It's not going to pass, of course, but it's a nice gesture.

Seattle City Council member Mike O'Brien has posted a draft resolution he intends to introduce on Monday that would put the deep-bore tunnel contracts on the August ballot, instead of letting the council approve them outright. In a blog post that notes voters overwhelmingly rejected a tunnel replacement for the Alaskan Way Viaduct in 2007, O'Brien writes, "If this project has cost overruns, the people of Seattle will be paying those cost overruns one way or another. We owe it to our city to give the people a say—are they willing to bear this risk or not?"
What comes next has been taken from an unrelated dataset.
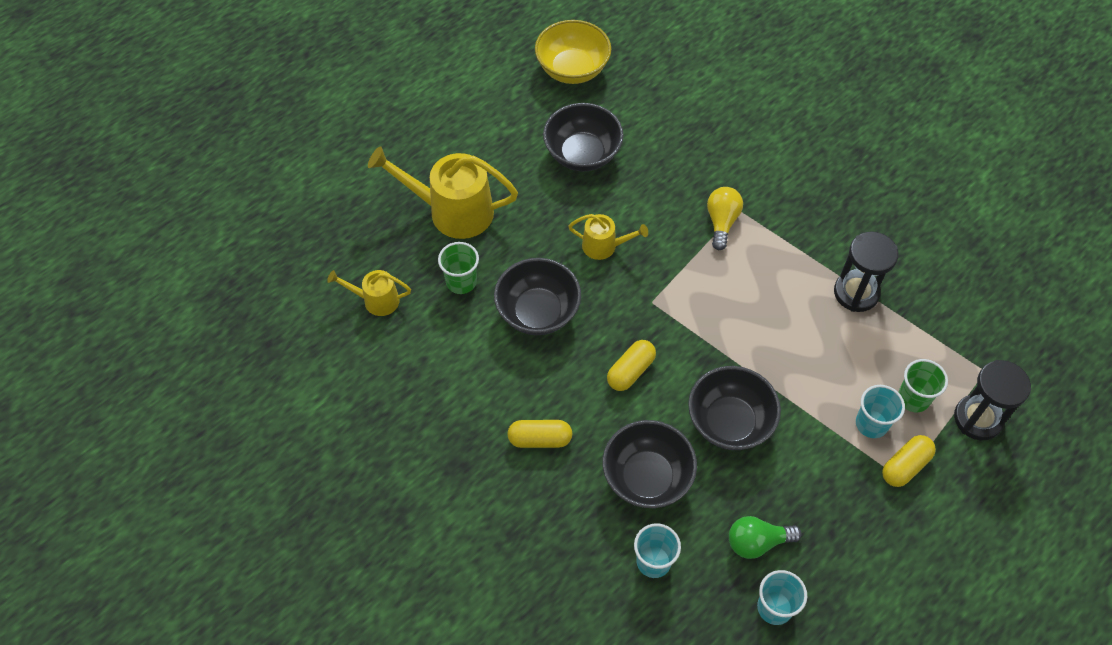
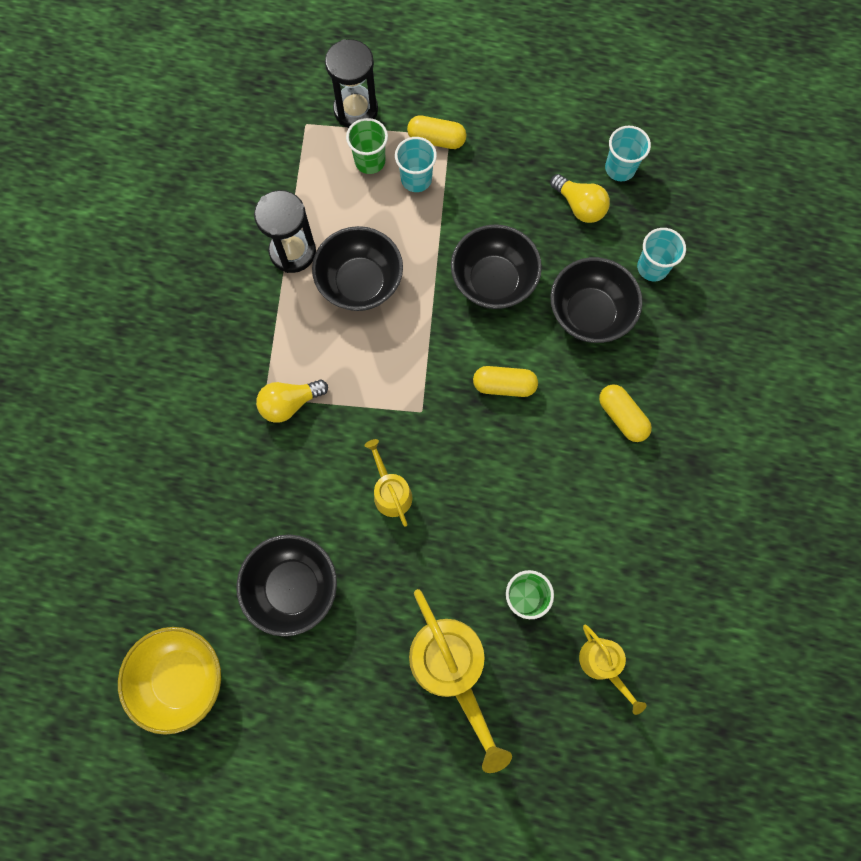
camera: 125 degrees left, 15 degrees up
(538, 312) = (504, 503): black bowl -> black bowl (360, 283)
(757, 542) = (579, 206): green light bulb -> yellow light bulb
And for the wonky details: Monday's special meeting, where eight of the nine council members are expected to override the mayor's tunnel veto, begins at 9:30 a.m. But O'Brien can't introduce his bill at that morning meeting, says council spokeswoman Laura Lockard, because "the public notice and the agenda have already been sent out." Instead the bill would have to be "walked on" at the full council meeting at 2:00 p.m., after the veto override is complete.

Regardless of which meeting the subject comes up, the 8-1 pro-tunnel council is unlikely to allow voters—which polls have shown want to vote on a tunnel referendum and want to address cost overruns financing before contracts are approved—any chance to shoot down the $4.2 billion project.